Your task »
Transcribe, word for word, everything from "We realize a" down to "the RV32IMC ISA." in the text on RISC-V vector extensions below.

Text »
To fill in the gap, we use RISC-V vector extensions to improve the efficiency of lattice-based operations based on HW/SW co-design. We first realize a scalable SIMD processor written in SystemVerilog to support RVV1.0. Then, we analyze the structure of the number-theoretic transform (NTT), inverse NTT (INTT), and coefficient-wise multiplication (CWM) in CRYSTALS-Kyber, a lattice-based key encapsulation mechanism. Later, we propose two optimizations of the HW/SW interface and 16 vector extensions: 12 for CRYSTALS-Kyber multiplication and four for finite field operations. Our contributions are the following:

 We realize a scalable SIMD processor supporting RISC-V vector extensions and implement it on a Xilinx Alveo U250 accelerator card. We propose two HW/SW interface optimizations and 16 vector extensions for CRYSTALS-Kyber multiplication and finite field operations. Our results show a speed-up of 141.7, 168.7, and 245.5 times for NTT, INTT, and CWM, respectively, compared with the baseline implementation, and a speed-up of over four times compared with the state-of-the-art HW/SW co-design using the RV32IMC ISA.

Dataset excerpt »
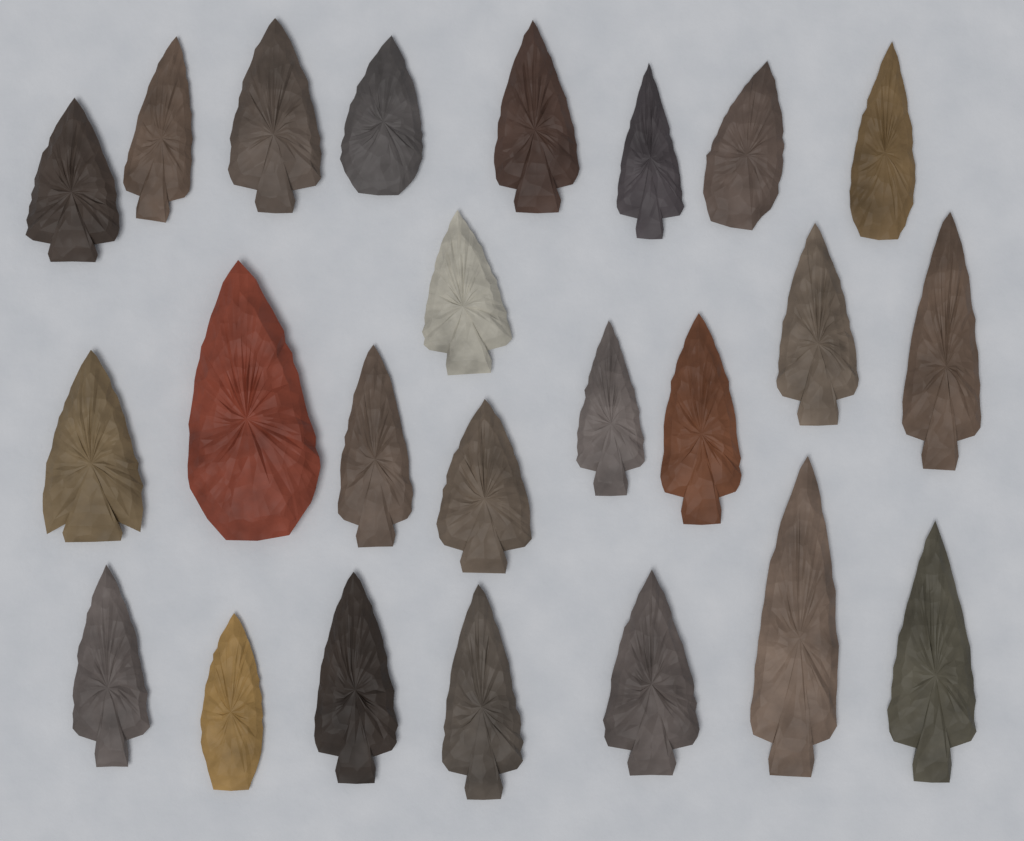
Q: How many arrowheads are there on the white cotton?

Solution to the exercise »
We realize a scalable SIMD processor supporting RISC-V vector extensions and implement it on a Xilinx Alveo U250 accelerator card. We propose two HW/SW interface optimizations and 16 vector extensions for CRYSTALS-Kyber multiplication and finite field operations. Our results show a speed-up of 141.7, 168.7, and 245.5 times for NTT, INTT, and CWM, respectively, compared with the baseline implementation, and a speed-up of over four times compared with the state-of-the-art HW/SW co-design using the RV32IMC ISA.